Cumartesi Anneleri Buldan, Karay ve Yıldırım’ın faillerini sordu

Cumartesi Anneleri, kaçırıldıktan sonra katledilmiş halde bulunan Kürt iş insanları Savaş Buldan, Hacı Karay ve Adnan Yıldırım’ın faillerinin yargılanmasını isteyerek, “Kaç yıl geçerse geçsin tüm kayıplarımız için adalet istemekten vazgeçmeyeceğiz” dedi.

Cumartesi Annelerinin adalet arayışı 845. haftasında. Her hafta Cumartesi günü saat 12.00’de Galatarasay Meydanı yasak olduğu için İHD İstanbul Şubesi önünde bir araya gelen Cumartesi Anneleri, salgın nedeniyle kayıplarının akıbetlerini sosyal medya üzerinden canlı yayınla soruyor.

Bu haftaki eylemde, 1994’te İstanbul’da Bakırköy ilçesinde bir otelin çıkışında kaçırıldıktan iki gün sonra cansız bedenleri bulunan Kürt iş insanları Savaş Buldan, Adnan Yıldırım ve Hacı Karay’ın faillerinin yargılanması istendi.

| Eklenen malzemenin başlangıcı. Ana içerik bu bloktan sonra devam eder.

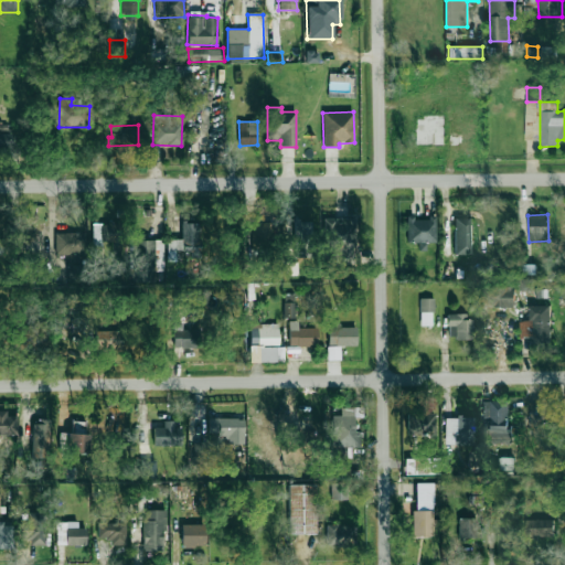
[(323,219),(324,251),(336,251),(336,265),(355,264),(354,219),(323,219)]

Buldan: Katillerin yargılanması sağlanana dek mücadele edeceğiz

Açıklamada konuşan HDP Eş Genel Başkanı Pervin Buldan, Kürt iş insanlarının 1990’larda kaçırılan, işkence gören insanlardan yalnızca bazıları olduğunu hatırlatarak, cezasızlık politikalarına dikkati çekti. Türkiye’de etkin bir yargılama ve soruşturma olmadığını belirten Buldan, katillerin dışarıda kol gezdiğini söyledi.

Buldan, “Bu ülkede biraz da olsa vicdan kırıntısı ve adalet kaldıysa binlerce insanın katili ortada duruyorken yürütülemeyen hukuk, bu ülkede yargının çürümüş olduğunu gösteriyor. Ülkeyi yönetenler bilsin, bu ülkede faili belli cinayetlerde katillerin yargılanmasını sağlayana dek mücadele edeceğiz.” dedi.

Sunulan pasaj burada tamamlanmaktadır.